Just days before this supposed treasure trove went under the gavel, a lengthy posting by lawyer Don Cornwell was made on Wineberserkers.com titled “AN URGENT WARNING ABOUT THE WINE AUCTION AT BAGHERA WINE AUCTIONS IN GENEVA ON MAY 22, 2016.” Listing many inconsistencies along with photographic comparisons to substantiate his claims, Cornwell declared, “On very rare occasions, we run into problems so overwhelming, or the conduct is so obviously fraudulent, that I’m forced to warn the public about a problem involving counterfeit wines or wine fraud. Sadly, this is one of those occasions.”
The first lots placed under the microscope contained 1978 Romanée Conti, which Cornwell claims are counterfeit because of the embossed glass—a feature that was only used for the 1974 vintage. Other examples include a 1952 DRC Romanée Conti with a wax capsule (it shouldn’t have one) and a 1961 Petrus Magnum with a falsified label that is clear as day. However, two bottles of 1919 Rousseau Grand Chambertin Vieux Plants didn’t require you to be Sherlock Holmes; a simple Google search would suffice. “Rousseau did not own any vines in Chambertin until 1920,” writes Cornwell. “This is directly stated on Rousseau’s website.”
After these charges went viral, Baghera quickly responded by removing six lots while promising to cancel the sales of any bottles that were suspect. And despite this dark cloud hanging over Geneva, the collection was still able to raise £4.3m according to The Independent. But have these revelations tainted future auctions? Are lingering doubts surrounding authenticity the new norm?
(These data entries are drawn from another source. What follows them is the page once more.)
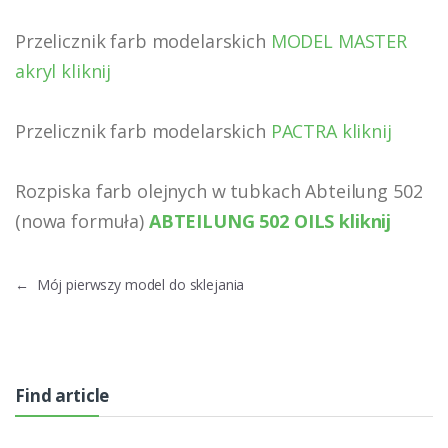
Przelicznik farb modelarskich
MODEL MASTER
akryl kliknij
Przelicznik farb modelarskich
PACTRA kliknij
Rozpiska farb olejnych w tubkach Abteilung 502
(nowa formuła)
ABTEILUNG 502 OILS kliknij
←
Mój pierwszy model do sklejania
Find article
Given the history of wine counterfeiting and the windfall profits that criminals stand to gain, it was almost inevitable that something like this would happen—and will continue to happen. One high-profile case over the past few years was the trial of Rudy Kurniawan. In 2013, this infamous counterfeiter was sentenced to ten years in prison for making millions off blends that were all created in his kitchen sink and labeled with print outs from his computer. Then there were the bottles allegedly owned by President Thomas Jefferson that were auctioned off in 1985, only to be discovered later on that the engraving “Th. J.” was the result of an electric power tool. The entire ordeal surrounding the Jefferson fraud became the subject of author Benjamin Wallace’s 2008 book The Billionaire’s Vinegar, which is slated to become a major motion picture starring Matthew McConaughey.
An important question that remains is what happens to a bottle that is proven to be a forgery? In 2015, the United States Marshals Service created a well-publicized spectacle by destroying over 500 counterfeit bottles belonging to Kurniawan. But is this standard operating procedure for private brokers and retailers? According to Cornwell’s posting, he found one lot containing a 1969 Rousseau Charmes Chambertin that had Rudy’s fingerprints all over it, including an off-center neck label and incorrect numerals. So are plenty of fake vintages still for sale to unsuspecting buyers? Maureen Downey, a fine wine authenticator who responded on Wineberserkers believes so. “Has any vendor ever made a public spectacle of standing up for the good of the consumer, or the market and destroying counterfeits? NO, you haven’t. Because they don’t,” writes Downey. “All these counterfeits are out there, and being sold and resold. And again- it is mostly by brokers, and shady retailers! At least people are monitoring auctions. There is no way to monitor the grey market.”